El triunfo de Louis no sirvió de mucho para detener a los nazis. Un año después había guerra. Joe se enroló en el ejército, y Schmeling también: después de su derrota había perdido los favores del régimen; lo enrolaron como paracaidista, a pesar de tener cuarenta y un años. Mientras del lado aliado Joe iba de campamento en campamento haciendo exhibiciones, Schmeling (según partes nazis) fue herido en las costillas “combatiendo bravíamente en el frente de Creta”. El inefable Curzio Malaparte, que ya se estaba pasando de bando en esa época, reveló que era una mentira de Goebbels para ocultar lo sucedido en realidad: Schmeling se había quebrado las costillas en su primer lanzamiento, no llegó a pisar siquiera el campo de batalla; lo encontraron y recogieron los camilleros, perdido entre las piedras de una ladera, después del combate.
El mismo Schmeling lo reconoció después de la guerra: “Si decía algo antes, me hubieran fusilado”. Con el mismo don para el trato social que le había servido para brillar en los tiempos de Weimar y en los primeros tiempos del Reich, el buen Max logró convertirse en uno de los pilares de la nueva Alemania en la posguerra. Se encargó de que los diarios recordaran al mundo que nunca se había afiliado al partido nazi, que tuvo la temeridad de rechazarle una daga de plata a Hitler y que, durante la Noche de los Cristales Rotos, salvó a dos niños judíos hijos de un amigo, escondiéndolos en su cuarto de hotel, y luego ayudándolos a salir del país (uno de ellos terminaría sus días como dueño del elefantiásico casino Sands de Las Vegas). En 1946 logró conseguir la franquicia de la CocaCola para toda Alemania. Moriría millonario a los noventa y nueve años.
Desde su mansión en Hamburgo asistió a la extraordinaria continuación de la carrera pugilística de su rival al otro lado del Atlántico. Hasta la fecha de su primer retiro en 1949, Joe Louis ganó 60 peleas, 51 de ellas por nocaut, hizo veinticinco defensas triunfales de su corona (un récord hasta el día de hoy) y sólo perdió una vez, con Schmeling, hasta que tuvo la mala idea de volver al ring en 1951 y sufrir el otro nocaut de su carrera, contra Rocky Marciano. De ahí en adelante fue todo barranca abajo para él: estafas, persecución del fisco (aunque en tiempos de guerra había donado al gobierno la bolsa completa de dos de sus defensas del título), drogas, alcohol, problemas de salud, triste final como portero en el Caesars de Las Vegas.

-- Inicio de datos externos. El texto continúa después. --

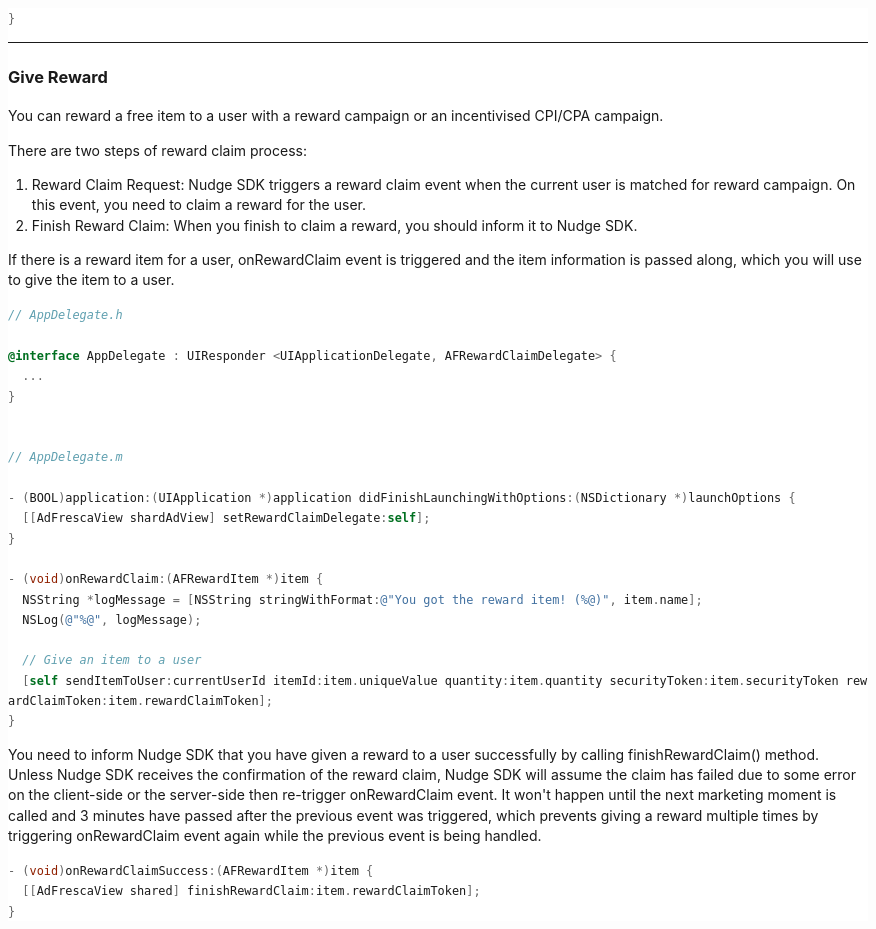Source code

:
 ```objective-c
}
```

* * *

### Give Reward

You can reward a free item to a user with a reward campaign or an incentivised CPI/CPA campaign.

There are two steps of reward claim process:

1. Reward Claim Request: Nudge SDK triggers a reward claim event when the current user is matched for reward campaign. On this event, you need to claim a reward for the user.
2. Finish Reward Claim: When you finish to claim a reward,  you should inform it to Nudge SDK. 

If there is a reward item for a user, onRewardClaim event is triggered and the item information is passed along, which you will use to give the item to a user.

```objective-c
// AppDelegate.h

@interface AppDelegate : UIResponder <UIApplicationDelegate, AFRewardClaimDelegate> {
  ...
}


// AppDelegate.m

- (BOOL)application:(UIApplication *)application didFinishLaunchingWithOptions:(NSDictionary *)launchOptions {
  [[AdFrescaView shardAdView] setRewardClaimDelegate:self];
}

- (void)onRewardClaim:(AFRewardItem *)item {
  NSString *logMessage = [NSString stringWithFormat:@"You got the reward item! (%@)", item.name];
  NSLog(@"%@", logMessage);
  
  // Give an item to a user  
  [self sendItemToUser:currentUserId itemId:item.uniqueValue quantity:item.quantity securityToken:item.securityToken rewardClaimToken:item.rewardClaimToken];
}
```

You need to inform Nudge SDK that you have given a reward to a user successfully by calling finishRewardClaim() method. Unless Nudge SDK receives the confirmation of the reward claim, Nudge SDK will assume the claim has failed due to some error on the client-side or the server-side then re-trigger onRewardClaim event. It won't happen until the next marketing moment is called and 3 minutes have passed after the previous event was triggered, which prevents giving a reward multiple times by triggering onRewardClaim event again while the previous event is being handled.


```objective-c
- (void)onRewardClaimSuccess:(AFRewardItem *)item {
  [[AdFrescaView shared] finishRewardClaim:item.rewardClaimToken];
}
```
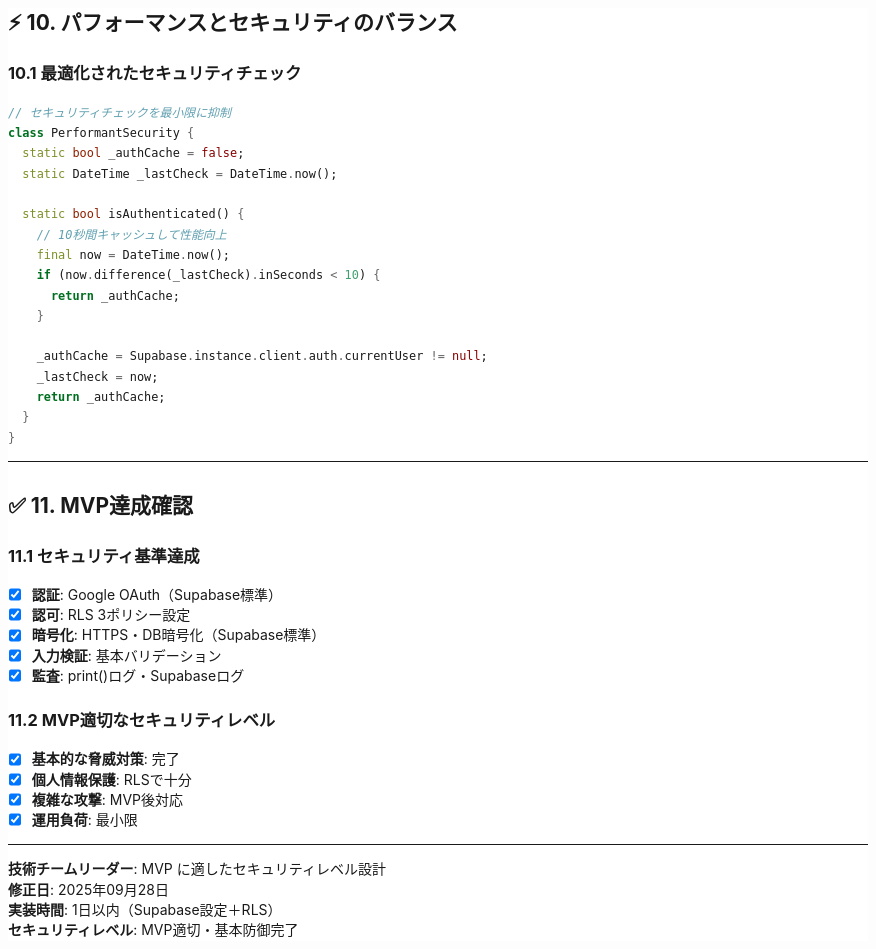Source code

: 
## ⚡ 10. パフォーマンスとセキュリティのバランス

### 10.1 最適化されたセキュリティチェック

```dart
// セキュリティチェックを最小限に抑制
class PerformantSecurity {
  static bool _authCache = false;
  static DateTime _lastCheck = DateTime.now();
  
  static bool isAuthenticated() {
    // 10秒間キャッシュして性能向上
    final now = DateTime.now();
    if (now.difference(_lastCheck).inSeconds < 10) {
      return _authCache;
    }
    
    _authCache = Supabase.instance.client.auth.currentUser != null;
    _lastCheck = now;
    return _authCache;
  }
}
```

---

## ✅ 11. MVP達成確認

### 11.1 セキュリティ基準達成

- [x] **認証**: Google OAuth（Supabase標準）
- [x] **認可**: RLS 3ポリシー設定
- [x] **暗号化**: HTTPS・DB暗号化（Supabase標準）
- [x] **入力検証**: 基本バリデーション
- [x] **監査**: print()ログ・Supabaseログ

### 11.2 MVP適切なセキュリティレベル

- [x] **基本的な脅威対策**: 完了
- [x] **個人情報保護**: RLSで十分
- [x] **複雑な攻撃**: MVP後対応
- [x] **運用負荷**: 最小限

---

**技術チームリーダー**: MVP に適したセキュリティレベル設計  
**修正日**: 2025年09月28日  
**実装時間**: 1日以内（Supabase設定＋RLS）  
**セキュリティレベル**: MVP適切・基本防御完了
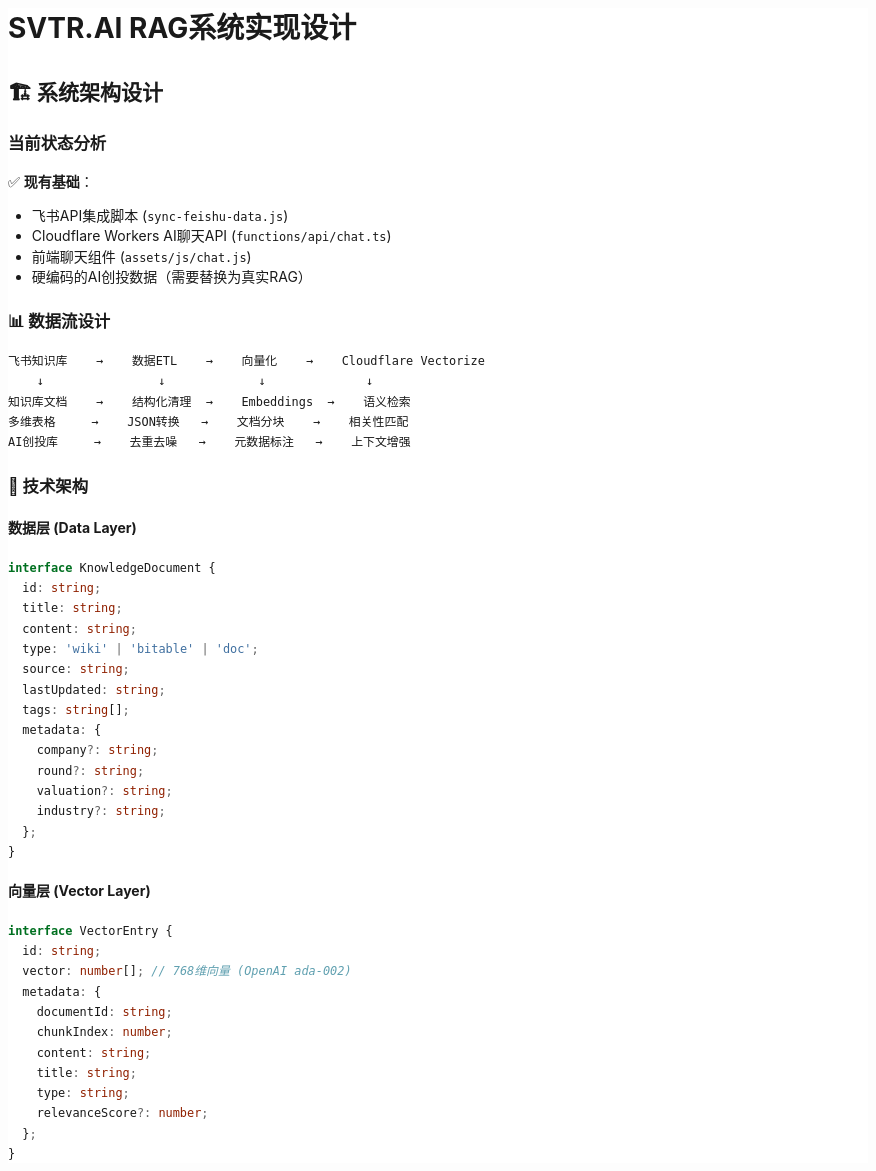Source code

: # SVTR.AI RAG系统实现设计

## 🏗️ 系统架构设计

### 当前状态分析
✅ **现有基础**：
- 飞书API集成脚本 (`sync-feishu-data.js`) 
- Cloudflare Workers AI聊天API (`functions/api/chat.ts`)
- 前端聊天组件 (`assets/js/chat.js`)
- 硬编码的AI创投数据（需要替换为真实RAG）

### 📊 数据流设计

```
飞书知识库    →    数据ETL    →    向量化    →    Cloudflare Vectorize
    ↓                ↓             ↓              ↓
知识库文档    →    结构化清理  →    Embeddings  →    语义检索
多维表格     →    JSON转换   →    文档分块    →    相关性匹配
AI创投库     →    去重去噪   →    元数据标注   →    上下文增强
```

### 🔧 技术架构

#### 数据层 (Data Layer)
```typescript
interface KnowledgeDocument {
  id: string;
  title: string;
  content: string;
  type: 'wiki' | 'bitable' | 'doc';
  source: string;
  lastUpdated: string;
  tags: string[];
  metadata: {
    company?: string;
    round?: string;
    valuation?: string;
    industry?: string;
  };
}
```

#### 向量层 (Vector Layer)
```typescript
interface VectorEntry {
  id: string;
  vector: number[]; // 768维向量 (OpenAI ada-002)
  metadata: {
    documentId: string;
    chunkIndex: number;
    content: string;
    title: string;
    type: string;
    relevanceScore?: number;
  };
}
```
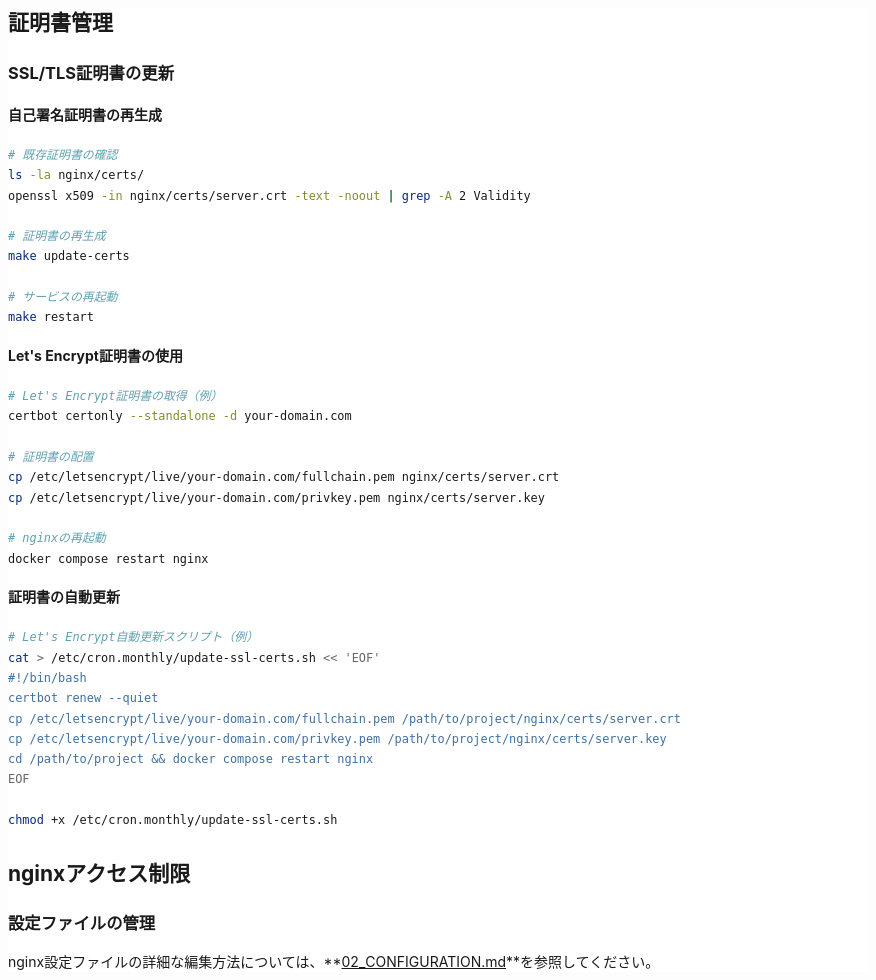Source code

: ## 証明書管理

### SSL/TLS証明書の更新

#### 自己署名証明書の再生成

```bash
# 既存証明書の確認
ls -la nginx/certs/
openssl x509 -in nginx/certs/server.crt -text -noout | grep -A 2 Validity

# 証明書の再生成
make update-certs

# サービスの再起動
make restart
```

#### Let's Encrypt証明書の使用

```bash
# Let's Encrypt証明書の取得（例）
certbot certonly --standalone -d your-domain.com

# 証明書の配置
cp /etc/letsencrypt/live/your-domain.com/fullchain.pem nginx/certs/server.crt
cp /etc/letsencrypt/live/your-domain.com/privkey.pem nginx/certs/server.key

# nginxの再起動
docker compose restart nginx
```

#### 証明書の自動更新

```bash
# Let's Encrypt自動更新スクリプト（例）
cat > /etc/cron.monthly/update-ssl-certs.sh << 'EOF'
#!/bin/bash
certbot renew --quiet
cp /etc/letsencrypt/live/your-domain.com/fullchain.pem /path/to/project/nginx/certs/server.crt
cp /etc/letsencrypt/live/your-domain.com/privkey.pem /path/to/project/nginx/certs/server.key
cd /path/to/project && docker compose restart nginx
EOF

chmod +x /etc/cron.monthly/update-ssl-certs.sh
```

## nginxアクセス制限

### 設定ファイルの管理

nginx設定ファイルの詳細な編集方法については、**[02_CONFIGURATION.md](02_CONFIGURATION.md)**を参照してください。
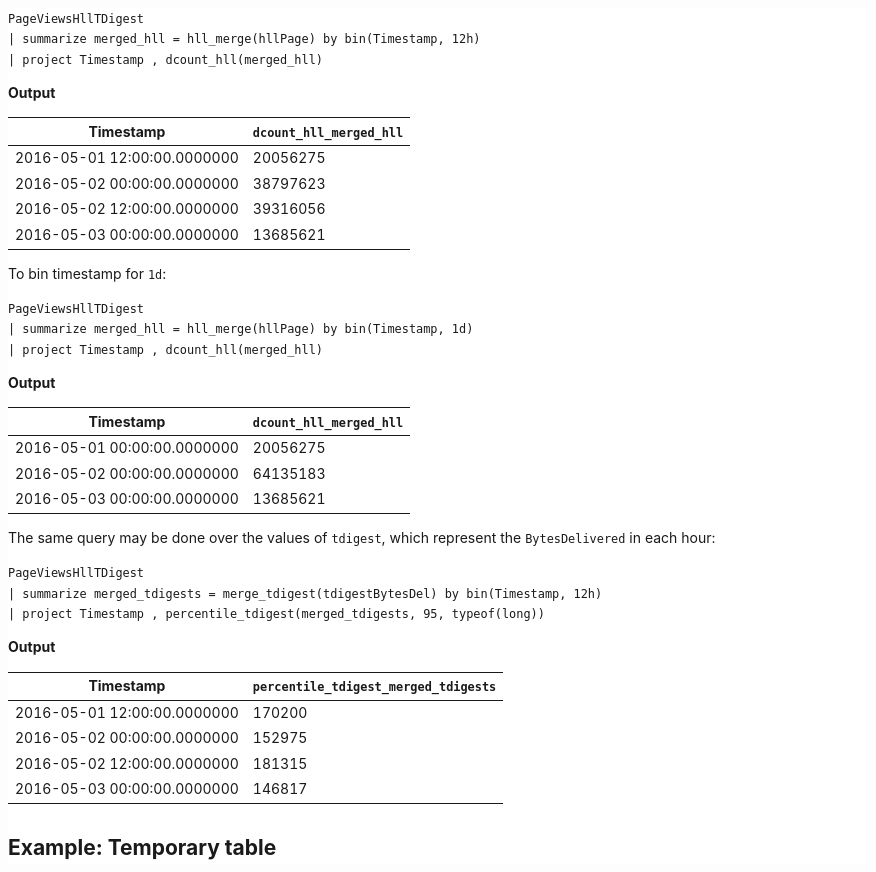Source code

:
 ```kusto
PageViewsHllTDigest
| summarize merged_hll = hll_merge(hllPage) by bin(Timestamp, 12h)
| project Timestamp , dcount_hll(merged_hll)
```

**Output**

|Timestamp|`dcount_hll_merged_hll`|
|---|---|
|2016-05-01 12:00:00.0000000|20056275|
|2016-05-02 00:00:00.0000000|38797623|
|2016-05-02 12:00:00.0000000|39316056|
|2016-05-03 00:00:00.0000000|13685621|

To bin timestamp for `1d`:

```kusto
PageViewsHllTDigest
| summarize merged_hll = hll_merge(hllPage) by bin(Timestamp, 1d)
| project Timestamp , dcount_hll(merged_hll)
```

**Output**

|Timestamp|`dcount_hll_merged_hll`|
|---|---|
|2016-05-01 00:00:00.0000000|20056275|
|2016-05-02 00:00:00.0000000|64135183|
|2016-05-03 00:00:00.0000000|13685621|

The same query may be done over the values of `tdigest`, which represent the `BytesDelivered` in each hour:

```kusto
PageViewsHllTDigest
| summarize merged_tdigests = merge_tdigest(tdigestBytesDel) by bin(Timestamp, 12h)
| project Timestamp , percentile_tdigest(merged_tdigests, 95, typeof(long))
```

**Output**

|Timestamp|`percentile_tdigest_merged_tdigests`|
|---|---|
|2016-05-01 12:00:00.0000000|170200|
|2016-05-02 00:00:00.0000000|152975|
|2016-05-02 12:00:00.0000000|181315|
|2016-05-03 00:00:00.0000000|146817|

## Example: Temporary table
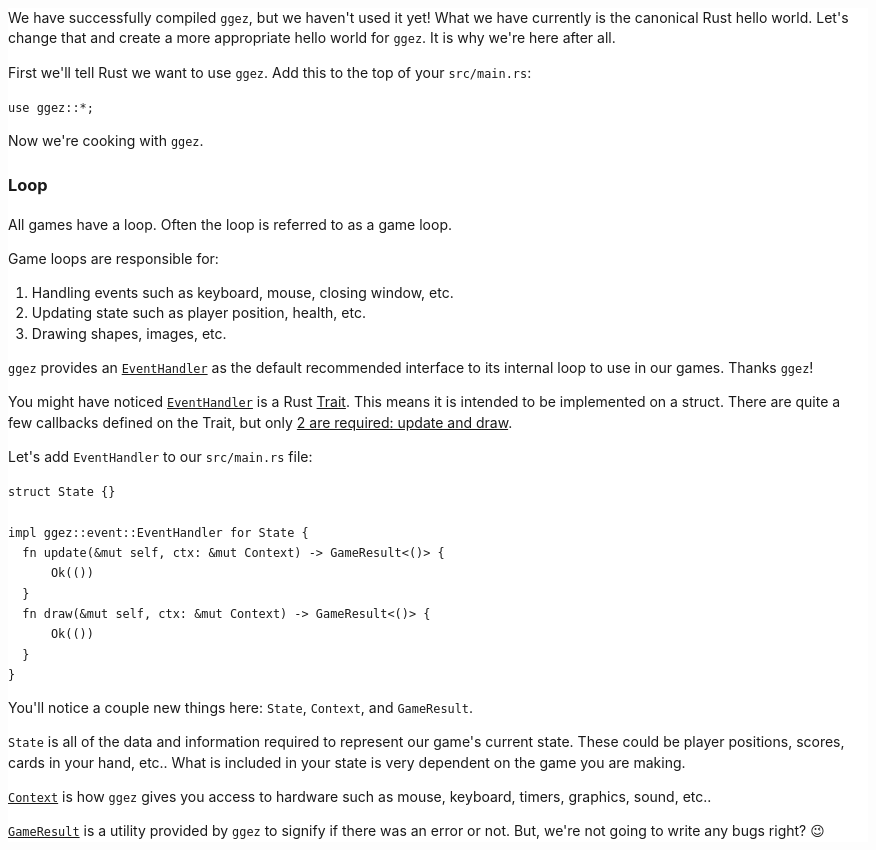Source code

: We have successfully compiled `ggez`, but we haven't used it yet!
What we have currently is the canonical Rust hello world.
Let's change that and create a more appropriate hello world for `ggez`.
It is why we're here after all.

First we'll tell Rust we want to use `ggez`.
Add this to the top of your `src/main.rs`:
```rust,skt-definition,no_run
use ggez::*;
```

Now we're cooking with `ggez`.

### Loop

All games have a loop.
Often the loop is referred to as a game loop.

Game loops are responsible for:

1. Handling events such as keyboard, mouse, closing window, etc.
1. Updating state such as player position, health, etc.
1. Drawing shapes, images, etc.

`ggez` provides an [`EventHandler`](https://docs.rs/ggez/0.4.0/ggez/event/trait.EventHandler.html) as the default recommended interface to its internal loop to use in our games. Thanks `ggez`!

You might have noticed [`EventHandler`](https://docs.rs/ggez/0.4.0/ggez/event/trait.EventHandler.html) is a Rust [Trait](https://doc.rust-lang.org/book/second-edition/ch10-02-traits.html).
This means it is intended to be implemented on a struct.
There are quite a few callbacks defined on the Trait, but only [2 are required: update and draw](https://docs.rs/ggez/0.4.0/ggez/event/trait.EventHandler.html#required-methods).

Let's add `EventHandler` to our `src/main.rs` file:
```rust,skt-definition,no_run
struct State {}

impl ggez::event::EventHandler for State {
  fn update(&mut self, ctx: &mut Context) -> GameResult<()> {
      Ok(())
  }
  fn draw(&mut self, ctx: &mut Context) -> GameResult<()> {
      Ok(())
  }
}
```

You'll notice a couple new things here: `State`, `Context`, and `GameResult`.

`State` is all of the data and information required to represent our game's current state.
These could be player positions, scores, cards in your hand, etc..
What is included in your state is very dependent on the game you are making.

[`Context`](https://docs.rs/ggez/0.4.0/ggez/struct.Context.html) is how `ggez` gives you access to hardware such as mouse, keyboard, timers, graphics, sound, etc..

[`GameResult`](https://docs.rs/ggez/0.4.0/ggez/error/type.GameResult.html) is a utility provided by `ggez` to signify if there was an error or not.
But, we're not going to write any bugs right? 😉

El mito dice que Schmeling y Joe Louis se mantuvieron amigos toda la vida. Es cierto que el alemán pagó las cuentas del hospital y del sepelio de su colega, pero hay quien dice que los pasaba después como gastos de promoción. Se ve que había aprendido de sus patrones de la Coca-Cola, que lo habían elegido como portavoz por encima del hombre que lo había vencido y que, ya retirado, no era el símbolo que querían que se identificara con su producto.